TO DO: Copy each line of the records that contains the word "patient".

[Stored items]
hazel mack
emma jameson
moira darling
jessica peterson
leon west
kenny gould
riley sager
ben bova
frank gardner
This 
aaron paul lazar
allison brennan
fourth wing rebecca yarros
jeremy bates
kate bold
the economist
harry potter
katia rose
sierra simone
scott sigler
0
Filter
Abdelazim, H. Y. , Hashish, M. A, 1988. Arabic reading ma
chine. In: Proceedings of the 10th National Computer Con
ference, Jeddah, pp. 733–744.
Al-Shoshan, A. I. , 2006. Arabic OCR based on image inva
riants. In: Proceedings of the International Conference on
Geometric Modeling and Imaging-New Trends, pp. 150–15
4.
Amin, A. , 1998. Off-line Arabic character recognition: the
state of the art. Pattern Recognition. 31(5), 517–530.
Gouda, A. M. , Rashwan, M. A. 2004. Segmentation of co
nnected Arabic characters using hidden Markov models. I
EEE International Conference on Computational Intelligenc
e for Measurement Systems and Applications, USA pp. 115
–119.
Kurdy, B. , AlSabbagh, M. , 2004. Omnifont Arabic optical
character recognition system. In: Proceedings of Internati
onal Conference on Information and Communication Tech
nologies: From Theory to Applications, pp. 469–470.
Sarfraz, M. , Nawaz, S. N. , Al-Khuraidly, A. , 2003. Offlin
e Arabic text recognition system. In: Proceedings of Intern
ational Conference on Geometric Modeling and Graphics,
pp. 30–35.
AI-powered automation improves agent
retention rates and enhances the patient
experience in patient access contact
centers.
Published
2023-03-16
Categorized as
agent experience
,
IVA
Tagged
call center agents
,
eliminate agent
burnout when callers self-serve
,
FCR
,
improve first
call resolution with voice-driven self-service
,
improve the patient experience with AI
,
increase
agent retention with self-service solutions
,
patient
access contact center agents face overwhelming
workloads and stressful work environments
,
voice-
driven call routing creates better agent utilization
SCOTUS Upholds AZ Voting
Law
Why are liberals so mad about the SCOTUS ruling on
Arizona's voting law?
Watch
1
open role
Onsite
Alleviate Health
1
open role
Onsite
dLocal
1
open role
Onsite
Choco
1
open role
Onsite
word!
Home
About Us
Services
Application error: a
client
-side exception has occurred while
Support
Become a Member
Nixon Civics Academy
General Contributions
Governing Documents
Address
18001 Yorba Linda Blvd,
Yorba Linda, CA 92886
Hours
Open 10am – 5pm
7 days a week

ANSWER SPACE:
retention rates and enhances the patient
experience in patient access contact
improve the patient experience with AI
patient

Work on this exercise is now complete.